Ar.- ¿Os calificará la Iglesia, con justicia, de hereje, si decís que yerra en lo que no se le ha ofrecido infalibilidad?
Ecl.- Tampoco.
Ar.- Pues si aún no hemos examinado este punto más que en globo ¿por qué no hemos de continuar?
Ecl.- ¿Os queda más que decir?
Ar.- Nos queda que examinar la naturaleza de las leyes eclesiásticas, comparar con todas ellas esta ley singular, y considerar el valor de los motivos en que se funda. ¿Os parece todo esto de poca importancia?

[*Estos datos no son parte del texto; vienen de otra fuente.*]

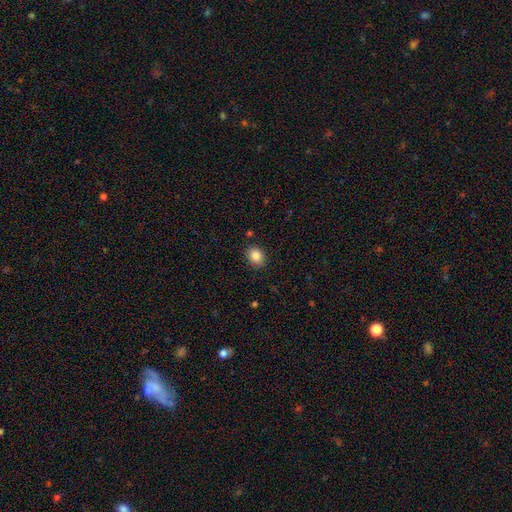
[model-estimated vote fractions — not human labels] This is clearly a smooth galaxy (86%). How rounded: possibly round (53%). Merging: clearly none (87%).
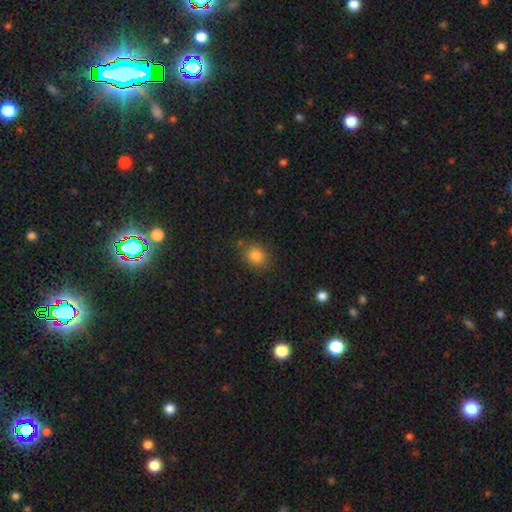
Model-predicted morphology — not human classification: Overall: smooth (84%). How rounded: round (52%; in between 47%). Merging: none (81%).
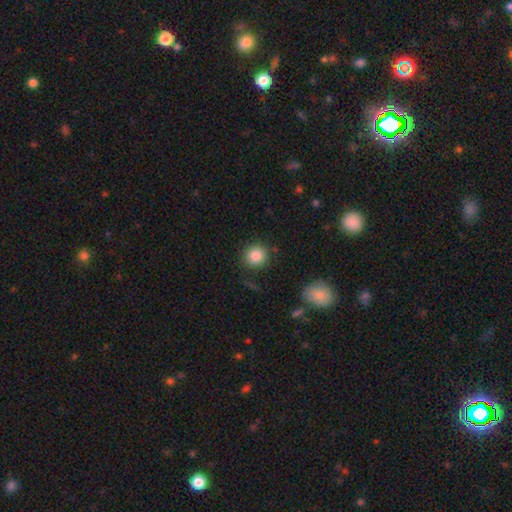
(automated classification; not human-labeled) smooth-or-featured: smooth: 85% | star or artifact: 9% | featured or disk: 6%
  how-rounded: round: 91% | in between: 8% | cigar-shaped: 1%
  merging: none: 84% | minor disturbance: 10% | major disturbance: 3% | merger: 3%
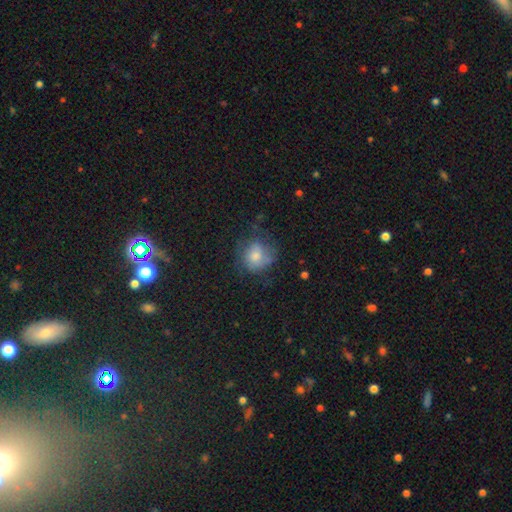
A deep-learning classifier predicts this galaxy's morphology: smooth 58%, featured or disk 28%, star or artifact 14%. Down the decision tree: how rounded — round (74%); merging — none (59%).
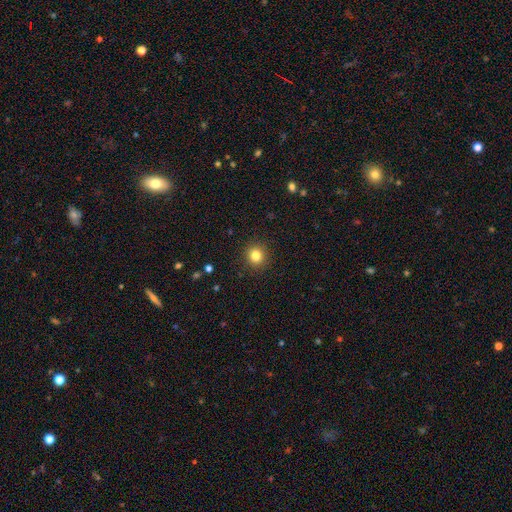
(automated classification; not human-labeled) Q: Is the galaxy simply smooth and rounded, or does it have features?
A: smooth — 82%.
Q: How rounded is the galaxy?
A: round — 93%.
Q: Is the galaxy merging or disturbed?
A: none — 92%.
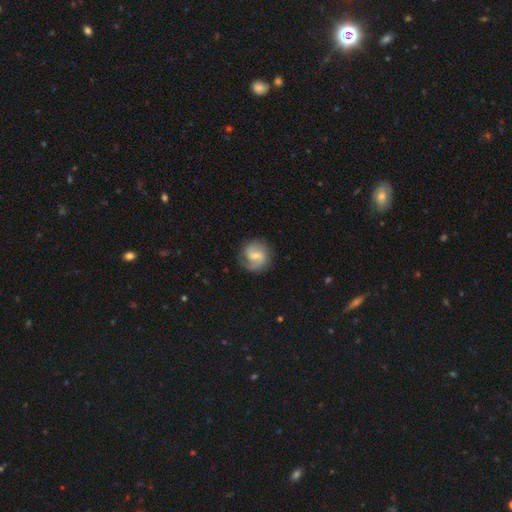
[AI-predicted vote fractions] Smooth or featured: featured or disk — 76% (smooth — 18%)
Edge-on disk: no — 98% (yes — 2%)
Bar: weak — 59% (no — 22%)
Spiral arms: yes — 94% (no — 6%)
Spiral winding: medium — 47% (loose — 31%)
Spiral arm count: 2 — 79% (1 — 12%)
Bulge size: small — 52% (moderate — 34%)
Merging: none — 77% (minor disturbance — 15%)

Ecl.- No, sin duda. Prosigamos.
Ar.- Toda ley humana, civil o
eclesiástica, debe ser justa. Esta es la primera propiedad que debe tener
toda ley para merecer este nombre, y tener fuerza de obligar a los
súbditos. Mas esta justicia ¿por dónde se mide? ¿cuál es el criterio, por medio del cual podamos conocer la justicia e injusticia de una ley para saber si merece, o no, este nombre? La conformidad o no conformidad con la ley eterna de Dios, y de consiguiente con la natural, que no es más que la impresión de la eterna grabada en el hombre. Ella es el ejemplar de toda ley, y ninguna puede ser justa, ni tener fuerza de obligar, sino en cuanto se conforme con la eterna. Mas ¿qué es la ley eterna? Es aquélla, dice San Agustín, por la cual es justo que todas las cosas estén ordenadísimas; y él mismo en otra parte: es la razón divina mandando conservar el orden natural, y prohibiendo su perturbación. Ved ahora si la ley del celibato conserva o perturba el orden natural; si es o no diametralmente opuesta a las inclinaciones naturales del hombre, inclinaciones impresas por Dios anteriormente a todo pecado y corrupción. Y si pugna ¿en dónde está la conformidad de esta ley eclesiástica con la eterna, y la natural? Y si no hay tal conformidad ¿en dónde está la justicia? Y si no hay tal justicia ¿en dónde está la ley?
Ecl.- El raciocinio es exactísimo, y yo no sé cómo pueda contestarse.